Emergence: Out of the Shadows had its world premiere at Cinema Diverse: The Palm Springs LGBTQ Film Festival, where it won a Festival Favourite award. It subsequently screened at several Academy of Canadian Cinema & Television and Canadian Screen Awards qualifying festivals including, the Vancouver Asian Film Festival, Reelworld Film Festival in Toronto, NorthwestFest in Edmonton, the Vancouver Queer Film Festival, image+nation LGBTQueer Montréal, Out On Film in Atlanta, the Chicago South Asian Film Festival, Frameline in San Francisco, KASHISH Mumbai International Queer Film Festival, and the Mumbai International Film Festival.

The film was the closing night film at both the South Asian Film Festival of Montreal and the 2021 Vancouver International South Asian Film Festival, where it won Best Documentary. It was nominated for three awards at the Vancouver Asian Film Festival, including Best Canadian Feature Award, Best Director for Canadian Feature Award, and Best Cinematography for Canadian Feature Award for 2021. It also entered the Canadian Screen Awards for Best Feature Documentary and Best Editing for 2022.

Emergence: Out of the Shadows had its South Asian premiere at Reel Desires: Chennai International Queer Film Festival. It also had a double festival premiere at the KASHISH Mumbai International Queer Film Festival and the Mumbai International Film Festival during the same week, where it was in competition at both festivals for Best Documentary. The film also had an in-person and online screening at the 46th annual Frameline: San Francisco International LGBTQ+ Film Festival. It also received the Flame Award at the 2022 U.K. Asian Film Festival, won a Festival Favourite award at Cinema Diverse, and earned Giridhar a Special Mention for Best Feature Documentary at the Chicago South Asian Film Festival.
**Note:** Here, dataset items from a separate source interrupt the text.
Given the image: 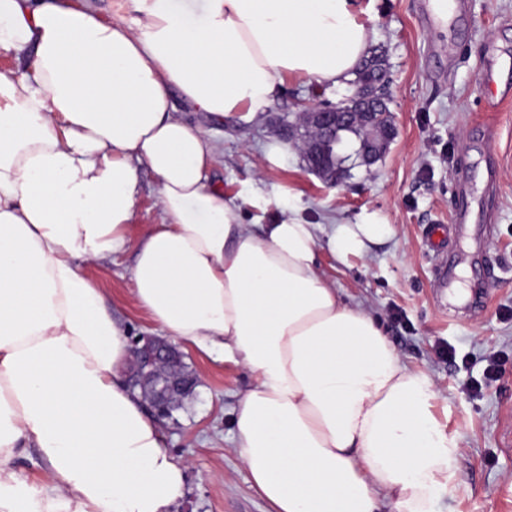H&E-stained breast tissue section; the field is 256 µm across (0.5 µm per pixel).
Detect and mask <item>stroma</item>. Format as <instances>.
I'll list each match as a JSON object with an SVG mask.
<instances>
[{
  "instance_id": "obj_1",
  "label": "stroma",
  "mask_w": 512,
  "mask_h": 512,
  "mask_svg": "<svg viewBox=\"0 0 512 512\" xmlns=\"http://www.w3.org/2000/svg\"><path fill=\"white\" fill-rule=\"evenodd\" d=\"M449 2L455 19L445 27L434 21L429 0H373L364 15L367 52L383 55L388 69L398 135L382 160L353 168L339 186L326 187L308 169L274 119L295 120L303 101L336 102L345 86L289 81L249 122L193 111L176 90L171 99L178 116L219 142L213 180L239 199L243 223L292 216L342 224L372 213L386 224L387 235L368 253L342 263L325 250L321 267L342 300L377 319L402 361L434 383L432 414L458 444L435 512H512V101L487 109L478 86L489 48L512 61V0ZM495 158L500 165L491 177ZM464 204L471 220L457 224L444 255L449 282L460 283L466 296L458 306L437 286L440 258L427 251L423 234L428 224H456ZM161 218L155 180L142 174L130 240ZM134 260L130 249L84 271L113 317L137 337L154 324L129 291ZM445 346L455 358L441 356ZM182 350L199 383L162 428L168 448L188 465L184 512H268L229 442L230 411L249 373L193 346ZM492 355L503 361L501 376L469 394L467 384L482 378Z\"/></svg>"
}]
</instances>
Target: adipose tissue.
Wrapping results in <instances>:
<instances>
[{
	"label": "adipose tissue",
	"instance_id": "ef3b65f1",
	"mask_svg": "<svg viewBox=\"0 0 512 512\" xmlns=\"http://www.w3.org/2000/svg\"><path fill=\"white\" fill-rule=\"evenodd\" d=\"M0 0V512H174L184 461L127 385L132 345L82 271L134 248L130 291L159 333L247 370L232 442L270 512H433L457 444L434 384L320 270L382 240L245 224L211 177L217 141L179 117L266 112L287 79L354 80L362 0ZM162 221L130 243L140 171ZM36 450L29 481L11 465ZM92 2L105 20L124 16L130 21L136 16V13L132 10L130 0H94Z\"/></svg>",
	"mask_w": 512,
	"mask_h": 512
}]
</instances>
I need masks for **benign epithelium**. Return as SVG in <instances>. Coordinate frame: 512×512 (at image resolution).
<instances>
[{"label":"benign epithelium","instance_id":"obj_1","mask_svg":"<svg viewBox=\"0 0 512 512\" xmlns=\"http://www.w3.org/2000/svg\"><path fill=\"white\" fill-rule=\"evenodd\" d=\"M385 77L382 69L377 82L350 85L348 94L335 104L303 102L299 121L288 123V139L301 142L308 168L326 185L335 186L346 175L344 167H332L328 161V152L336 150L342 129L357 127L362 132L354 152L360 166L377 162L394 139V115L387 105V92L381 89ZM140 341L142 345L132 349L130 388L140 391L158 417L169 419L180 401L193 391L197 378L186 370L182 354L170 341L145 335Z\"/></svg>","mask_w":512,"mask_h":512}]
</instances>
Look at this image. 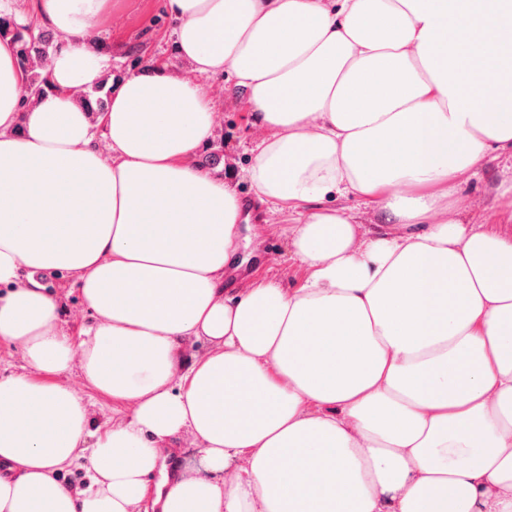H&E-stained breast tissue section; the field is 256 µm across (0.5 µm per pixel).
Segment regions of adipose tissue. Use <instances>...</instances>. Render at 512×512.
<instances>
[{
  "mask_svg": "<svg viewBox=\"0 0 512 512\" xmlns=\"http://www.w3.org/2000/svg\"><path fill=\"white\" fill-rule=\"evenodd\" d=\"M109 4L33 0L64 36L38 98L0 41V340L46 376H0V512H132L182 433L202 463L162 512H512V233L453 217L461 175L512 156V0H166L191 76L118 79ZM224 73L264 134L258 198L309 206L288 291L224 292L241 202L189 162ZM99 86L92 115L75 91ZM63 270L94 316L77 342L40 280ZM190 336L213 349L185 366ZM75 363L133 406L77 496L54 477L88 431L56 380ZM328 203L342 208L353 224H356L358 233L369 236L380 228H388L381 214L370 204H366L352 197H336Z\"/></svg>",
  "mask_w": 512,
  "mask_h": 512,
  "instance_id": "obj_1",
  "label": "adipose tissue"
}]
</instances>
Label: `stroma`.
<instances>
[{
  "instance_id": "obj_1",
  "label": "stroma",
  "mask_w": 512,
  "mask_h": 512,
  "mask_svg": "<svg viewBox=\"0 0 512 512\" xmlns=\"http://www.w3.org/2000/svg\"><path fill=\"white\" fill-rule=\"evenodd\" d=\"M176 19L164 9V0H111L109 10L96 25L112 55L114 77L134 72L136 67L168 64L173 70L189 74V66L172 52ZM203 85L215 106L216 125L209 148H220L224 158L212 167V175L229 179L242 203L256 205L261 225H250L242 241L239 258L224 269V285L228 290L243 292L260 281H273L290 289L300 285L307 276L296 260L288 230L298 223L306 204L277 206L258 202L247 177L261 142L260 135L249 125L247 94L228 75L205 78ZM503 160H491L482 176L462 177L460 218L467 224H504L512 226V195L501 187ZM47 292L54 299L60 325L73 341H80L81 332L92 322V313L85 304L76 277L61 271L43 279ZM59 382L73 386L87 401L89 434L86 444H93L96 435L127 421L128 407L112 402L96 391L81 376L79 367L59 375Z\"/></svg>"
}]
</instances>
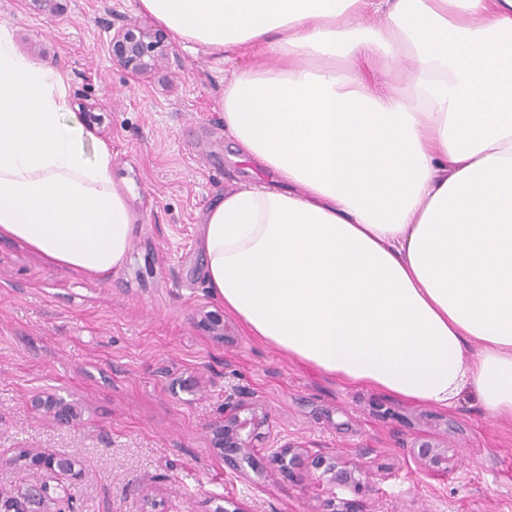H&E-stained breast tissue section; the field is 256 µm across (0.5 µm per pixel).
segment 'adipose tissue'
Listing matches in <instances>:
<instances>
[{"instance_id": "adipose-tissue-1", "label": "adipose tissue", "mask_w": 512, "mask_h": 512, "mask_svg": "<svg viewBox=\"0 0 512 512\" xmlns=\"http://www.w3.org/2000/svg\"><path fill=\"white\" fill-rule=\"evenodd\" d=\"M188 49L254 57L224 128L273 174L203 215L248 332L413 402L512 420V0H139ZM65 82L0 31V235L118 270L136 217Z\"/></svg>"}]
</instances>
In October 2023, the film also received the Best Feature Film award at the inaugural Langley City Film Festival.

In addition to its film festival run, the film was broadcast in Canada on Knowledge Network, TVO, and OUTtv.. Additionally, the film had more than 50 community screenings, including at the University of British Columbia, Simon Fraser University, University of the Fraser Valley, and Douglas College. It was later also screened by KDocsFF at Kwantlen Polytechnic University and had become part of the South Asian Canadian Digital Archive at the University of the Fraser Valley's South Asian Studies Institute.

== Sundar Prize Film Festival ==

Giridhar co-founded the Sundar Prize Film Festival with Amar Sangha. The festival is based in Surrey, British Columbia, and focuses on films connected to social causes, public issues, social justice, social change, and underrepresented perspectives.

The inaugural Sundar Prize Film Festival took place in June 2024 at Surrey City Hall and included screenings, panel discussions, awards, and a Kwantlen Polytechnic University-based residency prize. In 2025, Giridhar was also a mentor in the festival's filmmaker mentorship program for emerging filmmakers in Canada.

== I, Migrant ==
Giridhar is the director and co-producer of the documentary feature I, Migrant, a project exploring Indian immigrants pursuing a new life in Canada.

In 2025, Creative BC announced that I, Migrant was among the projects supported through its Equity and Emerging Development Program, and later that year also announced production financing for I, Migrant, listing Goodness Pictures Ltd. as the production company.

== Filmography ==
- Love's Age
 Animated short film. Giridhar's Vancouver Film School graduation film.

- Emergence
  Out of the Shadows (2021)
 Feature documentary. Director and editor.

- I, Migrant
 Feature documentary. In production. Director and co-producer.